W liście datowanym na 31 sierpnia 1683 roku, król Jan III Sobieski opisał
Marysieńce swoje pierwsze spotkanie z Karolem V Lotaryńskim, dowódcą armii
cesarskiej. Książę przybył dosyć nieoczekiwanie do maszerującego zgrupowania
polskiego, także go i pierwsze nie
poznały straże. Cesarski generalissimus miał okazję obejrzeć krótki popis
wojsk Sobieskiego: jak to wspomniał król mamy
też tu przecię cztery usarskie chorągwie i z dzidami niemało. Po okazaniu
wojska przyszła pora na poczęstunek, tu goście nie tylko się najedli, ale się i popili, i dobrze. Oddajmy głos
polskiemu monarsze:
P. Waldeck przyjechał także w godzinę jakąś po księciu
lotaryńskim. Ten nie jadł z nami dlatego, jak się wyżej napisało.

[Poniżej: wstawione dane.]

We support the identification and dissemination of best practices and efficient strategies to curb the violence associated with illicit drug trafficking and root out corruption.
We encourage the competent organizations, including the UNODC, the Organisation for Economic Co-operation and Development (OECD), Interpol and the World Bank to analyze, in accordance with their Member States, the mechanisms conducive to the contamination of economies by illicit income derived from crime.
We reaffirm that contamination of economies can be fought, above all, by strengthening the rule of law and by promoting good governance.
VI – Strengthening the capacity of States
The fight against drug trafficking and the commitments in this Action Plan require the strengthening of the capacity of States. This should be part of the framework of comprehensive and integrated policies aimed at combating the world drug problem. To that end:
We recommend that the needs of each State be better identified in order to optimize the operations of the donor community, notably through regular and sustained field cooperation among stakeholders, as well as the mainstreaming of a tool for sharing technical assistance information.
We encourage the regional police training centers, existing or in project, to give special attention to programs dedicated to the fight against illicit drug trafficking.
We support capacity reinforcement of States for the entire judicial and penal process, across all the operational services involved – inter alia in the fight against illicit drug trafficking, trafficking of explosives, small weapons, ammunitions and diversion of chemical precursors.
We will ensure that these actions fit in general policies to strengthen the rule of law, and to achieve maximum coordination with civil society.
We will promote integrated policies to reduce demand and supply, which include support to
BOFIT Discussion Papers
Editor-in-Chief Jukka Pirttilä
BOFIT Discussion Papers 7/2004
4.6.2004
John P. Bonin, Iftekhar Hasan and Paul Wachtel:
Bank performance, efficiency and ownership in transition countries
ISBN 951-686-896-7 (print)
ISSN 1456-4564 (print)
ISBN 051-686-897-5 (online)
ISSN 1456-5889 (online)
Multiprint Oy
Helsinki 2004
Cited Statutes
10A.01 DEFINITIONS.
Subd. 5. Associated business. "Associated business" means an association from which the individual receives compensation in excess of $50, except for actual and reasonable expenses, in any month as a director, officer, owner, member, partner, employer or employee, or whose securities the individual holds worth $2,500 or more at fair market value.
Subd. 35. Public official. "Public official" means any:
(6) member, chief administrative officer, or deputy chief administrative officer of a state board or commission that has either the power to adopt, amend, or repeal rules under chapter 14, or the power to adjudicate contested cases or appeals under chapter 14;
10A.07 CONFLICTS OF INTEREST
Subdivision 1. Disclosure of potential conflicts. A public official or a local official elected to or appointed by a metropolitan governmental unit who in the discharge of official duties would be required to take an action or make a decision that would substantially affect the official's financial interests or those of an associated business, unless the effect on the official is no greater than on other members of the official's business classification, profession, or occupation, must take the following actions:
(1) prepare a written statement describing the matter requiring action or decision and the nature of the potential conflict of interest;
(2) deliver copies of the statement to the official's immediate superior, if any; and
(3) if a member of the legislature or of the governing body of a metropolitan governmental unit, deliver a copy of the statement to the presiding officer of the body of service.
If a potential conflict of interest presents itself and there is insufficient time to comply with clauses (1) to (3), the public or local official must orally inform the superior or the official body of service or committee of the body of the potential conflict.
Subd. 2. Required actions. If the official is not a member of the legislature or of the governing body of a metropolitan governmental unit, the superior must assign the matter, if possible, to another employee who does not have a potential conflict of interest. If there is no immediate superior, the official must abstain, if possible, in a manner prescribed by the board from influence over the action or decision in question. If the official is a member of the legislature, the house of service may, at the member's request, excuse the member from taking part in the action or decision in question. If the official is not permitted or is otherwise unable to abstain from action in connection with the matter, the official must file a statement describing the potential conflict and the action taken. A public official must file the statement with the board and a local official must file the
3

Księcia lotaryńskiego portret niżej opiszę, ale to wprzód dla
uciechy księżnej jejmości. Naprzód nie chciał pić inszego wina,
jeno mozelskie z wodą, i to wody bardzo siła; jakoż cale nie pija. Rozochociwszy się jednak, pił i węgierskie. Ów Taff, co był
posłem od niego na mojej elekcji, był też z nim, i zda mi się, że jest we wszystkim Robakowskim[1], i często mu do ucha szeptał i aby był nie pił, przestrzegał; ale się zaś i sam stróż upił, i samże potem ochoty dodawał. Gdy już sobie tedy podpił książę, po różnych komplementach pytał, jako się zowie po polsku ojciec
i brat. Powiedziano mu. Tedy (jako owo ks. Arcybiskup gnieźnieński zwykł czynić) powtórzył to z pięćset razy, pokazując
na mnie: ,,To ojciec, a ja syn, a wy bracia moi” . Na Fanfanika[2] zaś coraz, że „ten wprzód i tamci trzej, a ja piąty” . To znowu w moment zapomniał, jak ojciec po polsku. To tak tego było przez kilka godzin.
Impreza jak widać była nader udana… Ciekawy jest też opis wyglądu samego
księcia, zacytuję fragment dotyczący jego stroju, który jasno pokazuje
nienajlepszą sytuację armii cesarskiej (jeśli mierzyć ją stanem stroju samego
wodza):
Suknia na nim
szara, bez wszystkiego, guziki tylko złote szmuklerskie[3]
dosyć nowe; kapelusz bez piór. Buty żółte były przed dwiema miesiącami albo
trzema; napiętki z korków. Koń niezły, siedzenie stare; uzdy na koniu, tj.
harnais, proste, rzemienne, złe arcy i stare.